- _RECORDS TO USE_
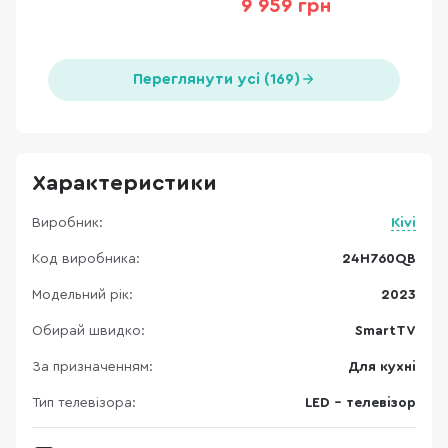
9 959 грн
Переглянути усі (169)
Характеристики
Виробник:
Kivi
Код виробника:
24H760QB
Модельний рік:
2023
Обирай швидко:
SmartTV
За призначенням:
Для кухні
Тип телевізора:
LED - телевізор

--

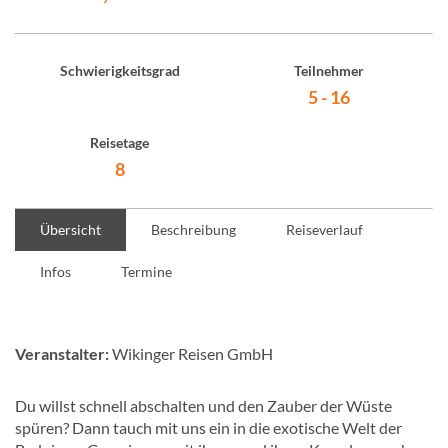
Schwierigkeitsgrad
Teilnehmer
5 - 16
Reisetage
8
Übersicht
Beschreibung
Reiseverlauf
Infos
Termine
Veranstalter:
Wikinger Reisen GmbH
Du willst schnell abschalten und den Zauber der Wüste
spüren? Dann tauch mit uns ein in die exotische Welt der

...

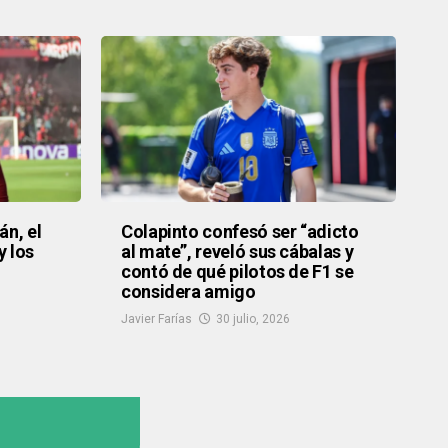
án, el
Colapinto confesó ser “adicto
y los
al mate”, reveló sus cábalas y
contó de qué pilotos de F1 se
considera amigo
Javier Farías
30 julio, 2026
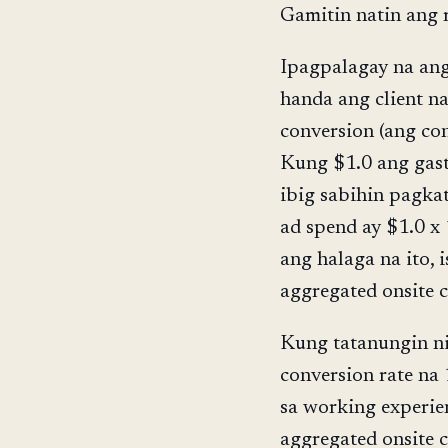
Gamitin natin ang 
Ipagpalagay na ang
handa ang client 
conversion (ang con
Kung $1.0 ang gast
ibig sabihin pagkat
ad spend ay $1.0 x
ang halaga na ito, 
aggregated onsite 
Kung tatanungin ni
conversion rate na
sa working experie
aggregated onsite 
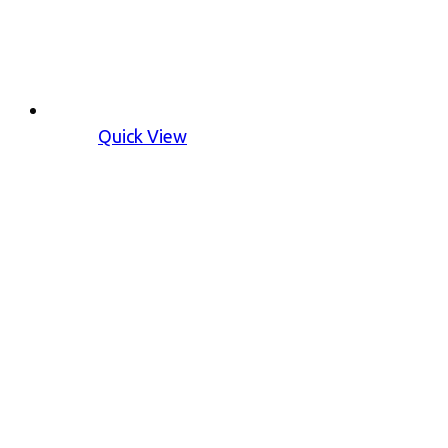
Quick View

- _WHAT YOU NEED TO DO_
Reproduce the data verbatim, beginning at the line that contains "Schwierigkeitsgrad" and stopping after the line that contains "spüren? Dann tauch", with both of those lines included.

- _THE COMPLETED TASK_
Schwierigkeitsgrad
Teilnehmer
5 - 16
Reisetage
8
Übersicht
Beschreibung
Reiseverlauf
Infos
Termine
Veranstalter:
Wikinger Reisen GmbH
Du willst schnell abschalten und den Zauber der Wüste
spüren? Dann tauch mit uns ein in die exotische Welt der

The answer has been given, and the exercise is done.